The duration of the urinary cannabinoid detection window is unsettled science. Prolonged cannabinoid elimination projections have likely resulted in the delay of therapeutic intervention, thwarted the timely use of judicial sanctioning, and fostered denial of marijuana usage by drug court participants. This article seeks to clarify some of the complex issues associated with the elimination of marijuana from the human body.
NDCI Questions and Answers: Synthetic Cannabinoids (Spice, K2, etc.) (2011).
This document answers a series of questions submitted by drug court practitioners associated with synthetic cannabinoids and the use of herbal incense products. It aims to provide insight into the laws that should be criminalized, detection methods, and the composition of these herbal incense products.
Spice, K2, and the Problem of Synthetic Cannabinoids, Paul Cary, M.S., NDCI Drug Court Practitioner Factsheet, Vol. VI, No. 1 (2010).
Synthetic cannabinoids, such as Spice and K2, have been widely reported as producing the same effects as marijuana, without laws to control its distribution. This article discusses what synthetic cannabinoids are, their growth in popularity, their effects on users, and the laws regarding their sale and use.
Alcohol and Drug Use Patterns
Arrestee Drug Abuse Monitoring Program II (ADAM) 2012 Fact Sheet, Office of National Drug Control Policy (May, 2013).
ADAM II is a Federal data collection program that shows drug use patterns among arrestees. This factsheet provides highlights from the 2012 ADAM II report. Highlights include considerable region variation in drug use, high mobility rate among arrestees, decline of cocaine use, but increased use of opiates and methamphetamine.
Substance Abuse Among American Indian Youth, Tri-Ethnic Center, Colorado State University.
The Tri-Ethnic Center for Prevention Research at Colorado State University has been monitoring American Indian youth substance use behaviors and their correlates for over 30 years. Each year the Center surveys a sample of 7th – 12th grade American Indian students who live on or near reservations about their drug and alcohol use, attitudes toward substance use, and many other variables.
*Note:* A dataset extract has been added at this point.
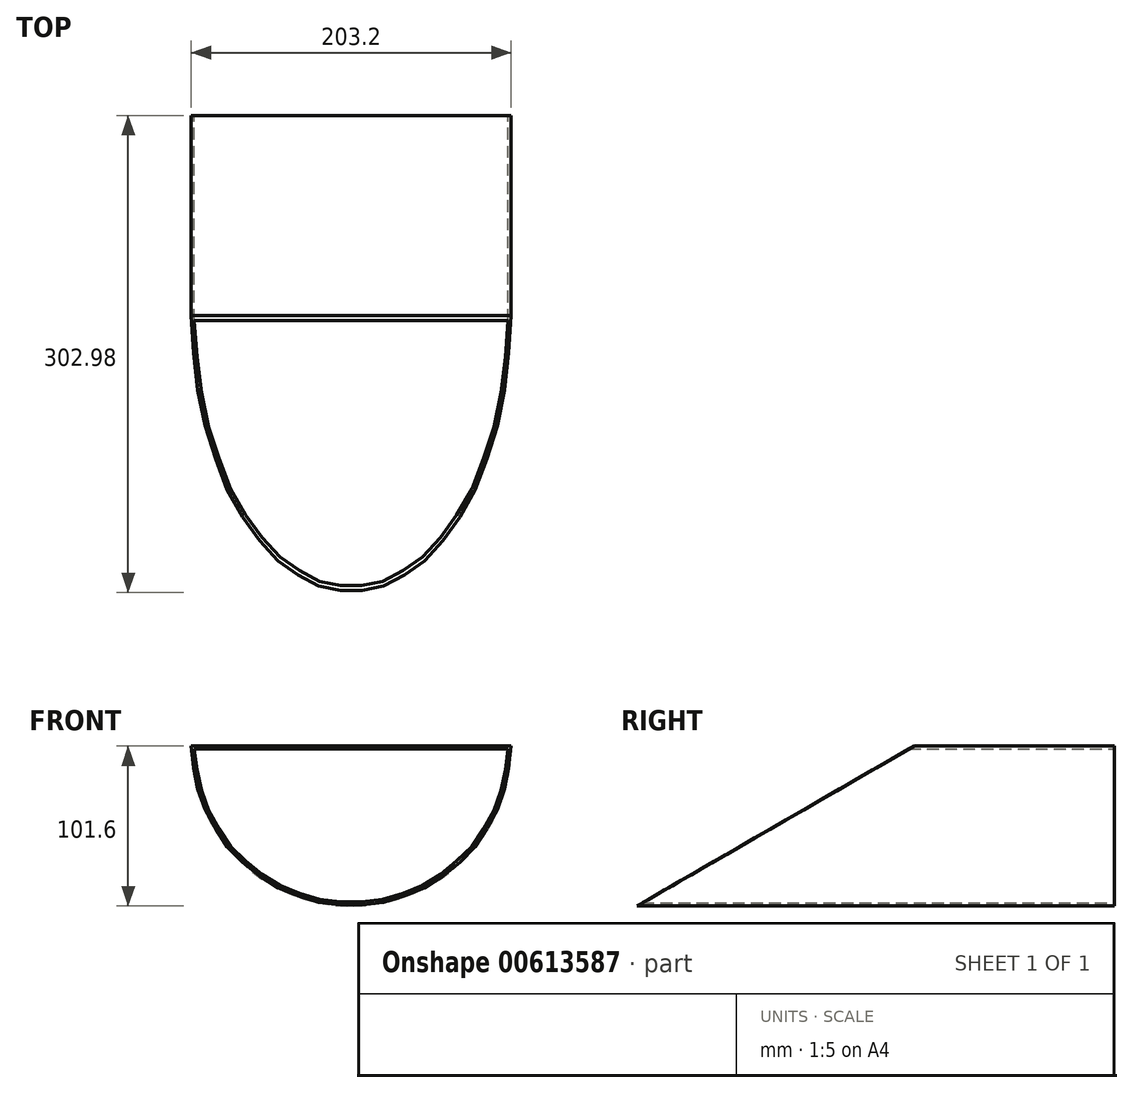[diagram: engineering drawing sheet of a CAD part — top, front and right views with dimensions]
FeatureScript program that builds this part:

This study has been funded by the National Institute on Drug Abuse (NIDA), a part of the National Institutes of Health (NIH). (2012).
Promising Practices and Strategies to Reduce Alcohol and Substance Abuse Among American Indians and Alaska Natives, American Indian Decelopment Associates, Office of Justice Programs (2000).
In 1986, Congress found that "alcohol and substance abuse are the most severe health and social problems facing Indian tribes and people today and nothing is more costly to Indian people than the consequences of alcohol and substance abuse measured in physical, mental, social, and economic terms." This publication features promising practices from nine Tribes that highlight effective solutions that combine western and traditional approaches, building upon the strengths of the respective Indian communities.
Moyers on Addiction: Close to Home, premiered on PBS stations on March 29, 1998. This Web companion piece features Science: The Hijacked Brain, the latest scientific advances in understanding and treating addiction, plus Animated Illustrations of the brain and the mechanism of drugs in the body; Treatment: Changing Lives, how treatment works, types of treatment, profiles of selected programs, and questions to ask; Prevention: The Next Generation, what works and what doesn't, who is at risk, and how we can protect our children; Policy: The Politics of Addiction, current policy, controversial issues, and what you can do to help.